--- Task to carry out ---
Convert the records between the line holding "name author: Kunth" and the line holding "locality: Polgahamula, 2", inclusive, into a two-column CSV with the header field,value. Give one row per line, with the field name and its value each in a quoted field and any line breaks turned into spaces.
## begin Entries shown
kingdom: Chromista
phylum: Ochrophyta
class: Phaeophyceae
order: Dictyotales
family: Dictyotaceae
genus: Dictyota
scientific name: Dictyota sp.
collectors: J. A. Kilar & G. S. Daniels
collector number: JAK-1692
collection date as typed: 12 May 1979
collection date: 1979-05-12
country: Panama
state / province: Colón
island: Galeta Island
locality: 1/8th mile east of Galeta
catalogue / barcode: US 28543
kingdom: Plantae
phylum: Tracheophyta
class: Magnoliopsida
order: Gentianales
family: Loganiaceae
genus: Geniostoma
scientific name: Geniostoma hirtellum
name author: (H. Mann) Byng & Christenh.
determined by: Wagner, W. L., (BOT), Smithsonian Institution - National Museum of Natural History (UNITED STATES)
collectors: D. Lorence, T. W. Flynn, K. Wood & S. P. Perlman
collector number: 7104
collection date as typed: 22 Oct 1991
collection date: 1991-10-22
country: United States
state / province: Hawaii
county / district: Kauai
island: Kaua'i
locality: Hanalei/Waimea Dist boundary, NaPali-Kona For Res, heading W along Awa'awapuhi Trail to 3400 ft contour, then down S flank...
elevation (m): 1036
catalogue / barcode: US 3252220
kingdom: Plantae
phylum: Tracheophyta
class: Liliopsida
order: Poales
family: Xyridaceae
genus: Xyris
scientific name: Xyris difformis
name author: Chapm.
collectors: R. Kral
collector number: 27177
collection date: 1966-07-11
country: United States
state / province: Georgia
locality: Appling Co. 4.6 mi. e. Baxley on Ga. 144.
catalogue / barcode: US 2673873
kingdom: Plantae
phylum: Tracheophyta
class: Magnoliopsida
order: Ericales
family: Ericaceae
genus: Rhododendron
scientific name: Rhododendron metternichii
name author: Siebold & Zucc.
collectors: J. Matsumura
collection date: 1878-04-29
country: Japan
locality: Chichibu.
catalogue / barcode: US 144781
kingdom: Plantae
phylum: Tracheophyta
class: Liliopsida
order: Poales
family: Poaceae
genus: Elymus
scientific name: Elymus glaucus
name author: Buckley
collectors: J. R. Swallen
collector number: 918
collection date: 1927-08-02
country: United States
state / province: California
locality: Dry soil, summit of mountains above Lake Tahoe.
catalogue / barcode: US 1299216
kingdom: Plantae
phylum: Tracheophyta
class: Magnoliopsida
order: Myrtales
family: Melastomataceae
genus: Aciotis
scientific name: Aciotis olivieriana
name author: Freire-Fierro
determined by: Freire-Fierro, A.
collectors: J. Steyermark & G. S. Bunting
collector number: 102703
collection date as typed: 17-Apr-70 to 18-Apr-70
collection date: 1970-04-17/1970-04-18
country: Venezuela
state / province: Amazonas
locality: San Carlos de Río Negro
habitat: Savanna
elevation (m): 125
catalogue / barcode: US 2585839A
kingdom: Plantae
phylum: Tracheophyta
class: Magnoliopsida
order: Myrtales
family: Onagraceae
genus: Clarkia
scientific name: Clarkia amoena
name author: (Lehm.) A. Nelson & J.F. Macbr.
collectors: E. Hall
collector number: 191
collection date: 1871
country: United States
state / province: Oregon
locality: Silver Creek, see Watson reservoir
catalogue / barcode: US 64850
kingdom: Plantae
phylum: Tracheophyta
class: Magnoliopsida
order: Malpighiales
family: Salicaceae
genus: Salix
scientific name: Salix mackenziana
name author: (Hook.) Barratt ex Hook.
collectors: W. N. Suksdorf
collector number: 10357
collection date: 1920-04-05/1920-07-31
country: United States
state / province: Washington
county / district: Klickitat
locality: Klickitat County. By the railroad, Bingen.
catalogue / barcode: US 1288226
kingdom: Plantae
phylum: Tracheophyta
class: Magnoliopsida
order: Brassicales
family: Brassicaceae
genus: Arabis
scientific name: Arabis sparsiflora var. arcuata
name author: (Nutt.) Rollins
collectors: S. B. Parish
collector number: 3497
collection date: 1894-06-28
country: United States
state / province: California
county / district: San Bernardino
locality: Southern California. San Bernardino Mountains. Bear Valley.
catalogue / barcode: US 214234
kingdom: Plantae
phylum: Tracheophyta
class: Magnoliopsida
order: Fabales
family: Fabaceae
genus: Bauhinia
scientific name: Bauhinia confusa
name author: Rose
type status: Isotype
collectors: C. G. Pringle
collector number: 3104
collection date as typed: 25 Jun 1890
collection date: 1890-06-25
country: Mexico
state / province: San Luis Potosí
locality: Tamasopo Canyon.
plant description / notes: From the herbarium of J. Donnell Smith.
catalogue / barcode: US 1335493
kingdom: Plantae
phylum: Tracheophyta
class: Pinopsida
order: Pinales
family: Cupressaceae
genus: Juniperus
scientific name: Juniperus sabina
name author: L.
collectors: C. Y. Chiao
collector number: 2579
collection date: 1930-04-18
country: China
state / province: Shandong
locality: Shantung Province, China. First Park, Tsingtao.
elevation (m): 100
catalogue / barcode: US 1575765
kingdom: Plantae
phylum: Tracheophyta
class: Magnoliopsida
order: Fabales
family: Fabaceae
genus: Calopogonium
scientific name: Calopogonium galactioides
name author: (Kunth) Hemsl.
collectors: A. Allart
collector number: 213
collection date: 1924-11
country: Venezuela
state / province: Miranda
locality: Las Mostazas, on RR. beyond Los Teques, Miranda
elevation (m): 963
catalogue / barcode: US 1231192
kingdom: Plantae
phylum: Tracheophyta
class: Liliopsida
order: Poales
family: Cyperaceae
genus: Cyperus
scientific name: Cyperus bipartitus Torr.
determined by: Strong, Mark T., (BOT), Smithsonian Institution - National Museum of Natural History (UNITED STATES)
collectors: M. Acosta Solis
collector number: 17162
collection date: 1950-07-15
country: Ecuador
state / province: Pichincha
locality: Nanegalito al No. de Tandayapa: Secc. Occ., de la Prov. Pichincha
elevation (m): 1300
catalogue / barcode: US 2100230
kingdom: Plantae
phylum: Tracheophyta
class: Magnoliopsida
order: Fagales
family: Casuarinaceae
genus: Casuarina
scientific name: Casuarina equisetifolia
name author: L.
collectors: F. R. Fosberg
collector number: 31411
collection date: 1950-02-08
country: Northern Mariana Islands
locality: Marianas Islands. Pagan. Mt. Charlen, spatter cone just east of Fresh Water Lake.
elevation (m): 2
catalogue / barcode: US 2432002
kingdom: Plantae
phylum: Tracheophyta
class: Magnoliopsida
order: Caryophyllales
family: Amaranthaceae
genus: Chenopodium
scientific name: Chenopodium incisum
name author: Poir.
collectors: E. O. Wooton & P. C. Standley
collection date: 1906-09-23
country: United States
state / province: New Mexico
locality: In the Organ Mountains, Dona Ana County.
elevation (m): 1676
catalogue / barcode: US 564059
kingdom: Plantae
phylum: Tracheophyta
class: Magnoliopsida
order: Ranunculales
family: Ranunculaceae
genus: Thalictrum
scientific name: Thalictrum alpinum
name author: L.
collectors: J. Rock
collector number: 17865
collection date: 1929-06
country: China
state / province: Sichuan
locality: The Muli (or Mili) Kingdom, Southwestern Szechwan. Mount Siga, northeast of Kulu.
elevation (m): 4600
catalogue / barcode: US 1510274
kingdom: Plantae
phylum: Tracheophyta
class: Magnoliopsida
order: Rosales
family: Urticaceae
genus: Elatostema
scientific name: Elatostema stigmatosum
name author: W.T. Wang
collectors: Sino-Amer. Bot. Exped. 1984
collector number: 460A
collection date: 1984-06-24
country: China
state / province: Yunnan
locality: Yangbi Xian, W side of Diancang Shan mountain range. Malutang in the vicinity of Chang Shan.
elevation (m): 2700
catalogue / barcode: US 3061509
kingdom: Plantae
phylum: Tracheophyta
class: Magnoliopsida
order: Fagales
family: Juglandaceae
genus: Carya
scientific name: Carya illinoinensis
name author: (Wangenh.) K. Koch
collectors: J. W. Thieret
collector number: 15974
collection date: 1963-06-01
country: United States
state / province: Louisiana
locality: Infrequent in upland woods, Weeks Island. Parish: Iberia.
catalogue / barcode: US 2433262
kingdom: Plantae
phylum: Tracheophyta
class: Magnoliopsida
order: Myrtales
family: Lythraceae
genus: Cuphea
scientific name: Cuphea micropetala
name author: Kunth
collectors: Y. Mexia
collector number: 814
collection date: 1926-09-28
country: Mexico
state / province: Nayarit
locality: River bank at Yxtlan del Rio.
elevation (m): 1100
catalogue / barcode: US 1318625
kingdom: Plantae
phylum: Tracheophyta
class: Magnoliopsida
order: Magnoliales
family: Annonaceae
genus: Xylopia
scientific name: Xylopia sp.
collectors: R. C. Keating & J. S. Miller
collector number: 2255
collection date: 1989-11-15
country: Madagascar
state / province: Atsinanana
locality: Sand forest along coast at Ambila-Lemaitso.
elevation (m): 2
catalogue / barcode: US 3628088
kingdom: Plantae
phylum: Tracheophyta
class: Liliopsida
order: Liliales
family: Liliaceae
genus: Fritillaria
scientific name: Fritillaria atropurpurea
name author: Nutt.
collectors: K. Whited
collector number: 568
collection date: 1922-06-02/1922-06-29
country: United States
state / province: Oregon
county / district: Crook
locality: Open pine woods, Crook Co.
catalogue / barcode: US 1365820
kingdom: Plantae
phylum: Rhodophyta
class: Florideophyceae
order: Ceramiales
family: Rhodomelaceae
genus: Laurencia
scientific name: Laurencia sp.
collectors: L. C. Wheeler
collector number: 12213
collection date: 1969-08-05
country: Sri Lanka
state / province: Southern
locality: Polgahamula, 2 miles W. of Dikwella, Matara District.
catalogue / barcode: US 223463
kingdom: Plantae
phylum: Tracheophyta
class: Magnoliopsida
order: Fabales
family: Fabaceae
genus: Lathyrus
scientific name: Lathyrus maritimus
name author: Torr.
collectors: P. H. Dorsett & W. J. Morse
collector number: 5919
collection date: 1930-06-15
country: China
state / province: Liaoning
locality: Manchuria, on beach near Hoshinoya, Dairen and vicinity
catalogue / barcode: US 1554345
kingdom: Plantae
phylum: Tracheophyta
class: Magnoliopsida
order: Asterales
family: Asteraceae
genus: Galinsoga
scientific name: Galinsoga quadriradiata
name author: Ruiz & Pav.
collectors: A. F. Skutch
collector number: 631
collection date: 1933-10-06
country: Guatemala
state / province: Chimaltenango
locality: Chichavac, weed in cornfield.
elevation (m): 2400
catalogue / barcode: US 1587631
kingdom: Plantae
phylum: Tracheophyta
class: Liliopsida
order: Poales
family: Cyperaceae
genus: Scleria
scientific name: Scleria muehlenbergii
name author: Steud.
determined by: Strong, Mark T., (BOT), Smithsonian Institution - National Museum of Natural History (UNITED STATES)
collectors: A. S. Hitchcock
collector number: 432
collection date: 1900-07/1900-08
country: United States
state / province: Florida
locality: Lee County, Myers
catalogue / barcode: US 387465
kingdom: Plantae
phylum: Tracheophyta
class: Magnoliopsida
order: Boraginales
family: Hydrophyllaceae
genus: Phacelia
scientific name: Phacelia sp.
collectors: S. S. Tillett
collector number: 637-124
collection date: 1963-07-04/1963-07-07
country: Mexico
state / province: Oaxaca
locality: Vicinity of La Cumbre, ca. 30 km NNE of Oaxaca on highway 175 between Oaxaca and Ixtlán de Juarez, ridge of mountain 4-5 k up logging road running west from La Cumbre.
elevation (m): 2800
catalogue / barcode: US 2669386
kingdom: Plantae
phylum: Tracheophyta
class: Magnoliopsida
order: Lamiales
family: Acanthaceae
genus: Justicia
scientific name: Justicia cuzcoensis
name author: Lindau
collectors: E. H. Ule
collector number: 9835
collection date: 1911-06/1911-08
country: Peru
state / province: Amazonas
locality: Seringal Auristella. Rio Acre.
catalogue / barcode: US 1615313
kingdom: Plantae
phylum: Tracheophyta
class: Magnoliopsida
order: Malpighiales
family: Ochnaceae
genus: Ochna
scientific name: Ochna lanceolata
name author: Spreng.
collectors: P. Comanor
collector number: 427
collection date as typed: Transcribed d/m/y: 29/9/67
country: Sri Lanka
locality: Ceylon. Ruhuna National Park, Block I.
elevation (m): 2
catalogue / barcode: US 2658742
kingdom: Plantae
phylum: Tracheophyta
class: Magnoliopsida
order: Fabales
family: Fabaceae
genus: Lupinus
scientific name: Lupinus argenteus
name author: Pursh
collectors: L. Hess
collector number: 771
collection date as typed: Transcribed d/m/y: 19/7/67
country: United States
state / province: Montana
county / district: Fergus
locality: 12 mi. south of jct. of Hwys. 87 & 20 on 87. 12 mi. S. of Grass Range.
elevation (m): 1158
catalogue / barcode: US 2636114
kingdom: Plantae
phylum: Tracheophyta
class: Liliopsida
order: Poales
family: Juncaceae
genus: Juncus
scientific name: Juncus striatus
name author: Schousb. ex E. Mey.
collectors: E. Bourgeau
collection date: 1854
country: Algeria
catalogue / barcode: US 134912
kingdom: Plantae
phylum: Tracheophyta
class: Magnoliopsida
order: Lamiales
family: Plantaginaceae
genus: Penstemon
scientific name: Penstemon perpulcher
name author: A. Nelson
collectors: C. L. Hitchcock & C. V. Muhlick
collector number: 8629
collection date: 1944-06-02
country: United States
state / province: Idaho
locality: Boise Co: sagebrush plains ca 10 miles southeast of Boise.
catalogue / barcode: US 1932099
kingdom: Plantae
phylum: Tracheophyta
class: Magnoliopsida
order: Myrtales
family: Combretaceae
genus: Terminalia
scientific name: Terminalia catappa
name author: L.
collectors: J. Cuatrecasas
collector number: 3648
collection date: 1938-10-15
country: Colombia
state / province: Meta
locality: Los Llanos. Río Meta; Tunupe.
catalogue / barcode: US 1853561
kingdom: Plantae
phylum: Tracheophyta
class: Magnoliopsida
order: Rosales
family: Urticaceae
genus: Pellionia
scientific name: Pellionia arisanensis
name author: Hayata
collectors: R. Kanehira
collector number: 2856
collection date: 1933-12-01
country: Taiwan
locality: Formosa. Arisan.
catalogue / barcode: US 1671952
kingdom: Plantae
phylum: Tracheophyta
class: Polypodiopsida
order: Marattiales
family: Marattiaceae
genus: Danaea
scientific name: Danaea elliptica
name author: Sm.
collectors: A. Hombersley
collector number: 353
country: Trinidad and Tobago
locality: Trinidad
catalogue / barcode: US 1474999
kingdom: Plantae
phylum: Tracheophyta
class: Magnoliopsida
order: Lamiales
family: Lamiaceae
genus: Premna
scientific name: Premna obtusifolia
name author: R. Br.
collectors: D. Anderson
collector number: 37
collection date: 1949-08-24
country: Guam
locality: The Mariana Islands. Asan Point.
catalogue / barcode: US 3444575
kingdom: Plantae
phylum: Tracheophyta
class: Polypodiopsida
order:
## end Entries shown
--- Complete response ---
field,value
"name author:","Kunth"
"collectors:","Y. Mexia"
"collector number:","814"
"collection date:","1926-09-28"
"country:","Mexico"
"state / province:","Nayarit"
"locality:","River bank at Yxtlan del Rio."
"elevation (m):","1100"
"catalogue / barcode:","US 1318625"
"kingdom:","Plantae"
"phylum:","Tracheophyta"
"class:","Magnoliopsida"
"order:","Magnoliales"
"family:","Annonaceae"
"genus:","Xylopia"
"scientific name:","Xylopia sp."
"collectors:","R. C. Keating & J. S. Miller"
"collector number:","2255"
"collection date:","1989-11-15"
"country:","Madagascar"
"state / province:","Atsinanana"
"locality:","Sand forest along coast at Ambila-Lemaitso."
"elevation (m):","2"
"catalogue / barcode:","US 3628088"
"kingdom:","Plantae"
"phylum:","Tracheophyta"
"class:","Liliopsida"
"order:","Liliales"
"family:","Liliaceae"
"genus:","Fritillaria"
"scientific name:","Fritillaria atropurpurea"
"name author:","Nutt."
"collectors:","K. Whited"
"collector number:","568"
"collection date:","1922-06-02/1922-06-29"
"country:","United States"
"state / province:","Oregon"
"county / district:","Crook"
"locality:","Open pine woods, Crook Co."
"catalogue / barcode:","US 1365820"
"kingdom:","Plantae"
"phylum:","Rhodophyta"
"class:","Florideophyceae"
"order:","Ceramiales"
"family:","Rhodomelaceae"
"genus:","Laurencia"
"scientific name:","Laurencia sp."
"collectors:","L. C. Wheeler"
"collector number:","12213"
"collection date:","1969-08-05"
"country:","Sri Lanka"
"state / province:","Southern"
"locality:","Polgahamula, 2 miles W. of Dikwella, Matara District."